Rural Alabama Health Alliance Position Paper
 
 

Doctors for Rural Areas

Alabama has many counties that are “medically underserved.”  The state legislature addressed this shortage of primary care providers in 1972 by establishing branch campuses of the UA School of Medicine to focus on training primary care physicians for practice in these areas.  The program in Tuscaloosa, the University of Alabama College of Community Health Sciences, has developed a number of programs to encourage the recruitment and preparation of rural doctors.  This effort has been described a  “rural health pipeline” and begins with the Rural Health Scholar (RHS) program for high school students.  There is also a Rural Medical Scholar (RMS) program for premed students from rural backgrounds that includes an early admission to medical school and a rural medicine track.
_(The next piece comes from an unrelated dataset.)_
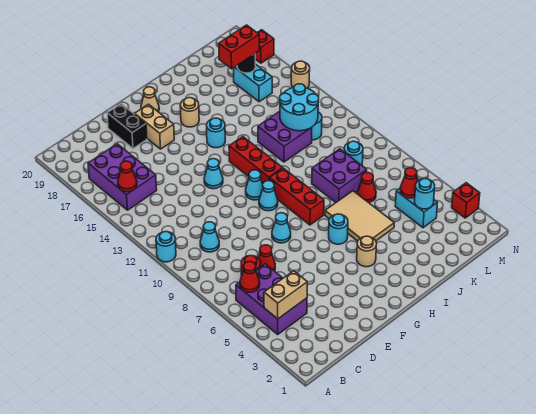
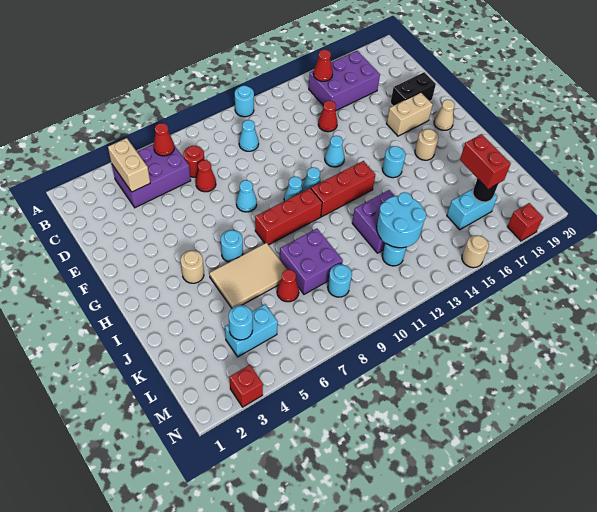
red 1x1 cone [400,168,418,198] -> red 1x1 cone moved to [318,101,338,132]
The rationale for establishing these programs is that most rural physicians have a rural background, and therefore rural students are most likely to return to these areas after becoming physicians.  Rural students often need special preparation and mentoring to enter and succeed in large urban medical training facilities without losing their rural identity and focus.  Stable ongoing funding for sustaining, even expanding, programs like the RHS and RMS programs is important for assuring that rural students get this support.  In the past, medical schools have not done a good job training and encouraging students in ways that make them feel comfortable choosing rural primary care as a career option.  Along the same lines, even the way the UA School of Medicine calculates the number of their primary care graduates makes discussions with them on this issue very confusing.  (UASOM figures include not only those who go into family practice residencies but also graduates who choose residencies in pediatrics, obstetrics, and internal medicine.  These new graduates, who may subspecialize after their three-year residency, are not tracked to document whether they enter primary care practices.)
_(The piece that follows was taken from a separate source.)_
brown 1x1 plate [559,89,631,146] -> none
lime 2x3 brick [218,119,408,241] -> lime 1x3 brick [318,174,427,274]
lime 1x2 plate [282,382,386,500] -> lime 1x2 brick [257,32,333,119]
 Several factors negatively impact placing rural primary care physicians:

Recommendations:

1.  Fund Rural Scholar programs adequately.
2.  Encourage rural/primary care exposure for medical students early on--before they make
     career choices—through rural rotations and agromedicine experiences.
3.  Develop AHECs (Area Health Education Centers, a federally funded program)
     to encourage training in local communities.
4.  Alter tuition policies for out of state residents.
5.  Allow branch campuses to choose their own population of students.
6.  Link primary care provider production to state funding for medical schools.